Solar Energy and Solar Wind: what do they have in Common?
You hear virtually nothing about the solar wind but a lot about solar energy or solar power these days. It’s blasted all over the radio and now TV, at least here in Southern California. If you read my two previous posts about solar power you know I wanted to use solar power/solar energy to replace my total dependence on Southern California Edison (SCE), our electric company. In fact the only electric company for millions of Southern Californians.
Solar Power was a Bust
Well as it turned out solar power was a bust and not for me as much as I wanted to do something for keeping the earth green. What about solar wind? You don’t hear much about it unless you are a physicist, maybe a student majoring in physics, or someone like me that thrives on almost anything technical involving physics or astronomy, which involves an awful lot of physics.
The Sun Powers Solar Energy and the Solar Wind
About the only thing in common between solar energy and the solar wind is both are deriving their source from the sun. Actually that’s really a major thing in common, even though we are about 93 million miles away from the sun. If you have read or heard on TV that Voyager I spacecraft is nearing or about at the point where the solar wind diminishes to almost nothing and interstellar space is right next door to the spacecraft. It was 18 billion kilometers (11 billion miles) from the sun last August, in its journey over the past many years since its launch in 1977.
Today I was updating some of the posts on my Stellary website and when I saw this announcement I just had to read all about it. Basically it is about the solar wind and why it gets hotter in space when by all normal thinking it should be getting cooler as it flows in space. In addition to that, it speeds up, when it definitely shouldn’t be doing that either. Apparently the source of the solar wind is causing these unusual phenomena to occur.
The Solar Wind energy source has finally been discovered. I won’t bore you with the details, which you can read, if interested, as they were published in NASA Science| Science News published on March 8, 2013.
Using data from an aging NASA spacecraft, researchers have found signs of an energy source in the solar wind that has caught the attention of fusion researchers. NASA will be able to test the theory later this decade when it sends a new probe into the sun for a closer look.
The discovery was made by a group of astronomers trying to solve a decades-old mystery: What heats and accelerates the solar wind?
The solar wind is a hot and fast flow of magnetized gas that streams away from the sun’s upper atmosphere. It is made of hydrogen and helium ions with a sprinkling of heavier elements. Researchers liken it to the steam from a pot of water boiling on a stove; the sun is literally boiling itself away.

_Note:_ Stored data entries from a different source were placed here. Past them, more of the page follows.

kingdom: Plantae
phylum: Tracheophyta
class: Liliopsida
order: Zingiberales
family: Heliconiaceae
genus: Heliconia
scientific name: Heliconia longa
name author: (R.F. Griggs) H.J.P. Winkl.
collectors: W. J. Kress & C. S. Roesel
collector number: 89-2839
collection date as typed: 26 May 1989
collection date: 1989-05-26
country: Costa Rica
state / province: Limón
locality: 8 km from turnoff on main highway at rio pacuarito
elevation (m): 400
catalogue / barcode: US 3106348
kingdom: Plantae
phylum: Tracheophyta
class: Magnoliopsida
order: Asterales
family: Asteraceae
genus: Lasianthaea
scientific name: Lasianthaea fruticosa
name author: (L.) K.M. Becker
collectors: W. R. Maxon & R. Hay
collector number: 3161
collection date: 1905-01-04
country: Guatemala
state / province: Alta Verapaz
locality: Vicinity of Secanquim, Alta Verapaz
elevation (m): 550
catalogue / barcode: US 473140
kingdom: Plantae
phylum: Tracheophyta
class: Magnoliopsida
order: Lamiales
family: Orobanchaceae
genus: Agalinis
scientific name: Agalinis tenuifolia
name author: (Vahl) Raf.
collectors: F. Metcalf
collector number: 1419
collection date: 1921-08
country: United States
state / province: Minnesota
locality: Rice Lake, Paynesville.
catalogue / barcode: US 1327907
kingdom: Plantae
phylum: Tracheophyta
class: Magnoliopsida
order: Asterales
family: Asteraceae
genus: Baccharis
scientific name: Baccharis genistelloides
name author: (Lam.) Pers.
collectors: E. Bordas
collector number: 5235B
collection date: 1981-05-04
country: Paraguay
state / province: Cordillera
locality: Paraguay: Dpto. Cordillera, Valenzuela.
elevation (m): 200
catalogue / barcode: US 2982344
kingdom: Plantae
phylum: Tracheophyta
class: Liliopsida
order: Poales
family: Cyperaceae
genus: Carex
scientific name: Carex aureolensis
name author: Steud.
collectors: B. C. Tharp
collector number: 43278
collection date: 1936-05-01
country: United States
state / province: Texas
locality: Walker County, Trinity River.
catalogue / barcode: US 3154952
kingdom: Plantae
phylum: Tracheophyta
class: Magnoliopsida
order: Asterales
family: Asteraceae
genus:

“But,” says Adam Szabo of the NASA Goddard Space Flight Center, “solar wind does something that steam in your kitchen never does. As steam rises from a pot, it slows and cools. As solar wind leaves the sun, it accelerates, tripling in speed as it passes through the corona. Furthermore, something inside the solar wind continues to add heat even as it blows into the cold of space.”
It’s amazing that there is still a spacecraft up there with reels of tape still sending data back that’s not only useful, but is the source of the information unraveling the source of the solar wind. That sounds like when I started programming a few years before Voyager I and Voyager II took off for parts unknown (after their solar system voyage).
Back to solar power – I am hopeful the day will come soon that the cost of solar power will come down enough so it will save me money to convert to it. Right now my electric bill is not high enough to justify it. Does about $52,000 cost over 18 years for solar power sound like a savings to you?
It would also help if SCE would do like some other electric utility companies and pay you for the excess energy (electricity) you feed into their grid. They do have some sort of non-monetary compensation, but according to what I read the person who has solar power and feeds it back to SCE only gets some credit and it expires at the end of the year.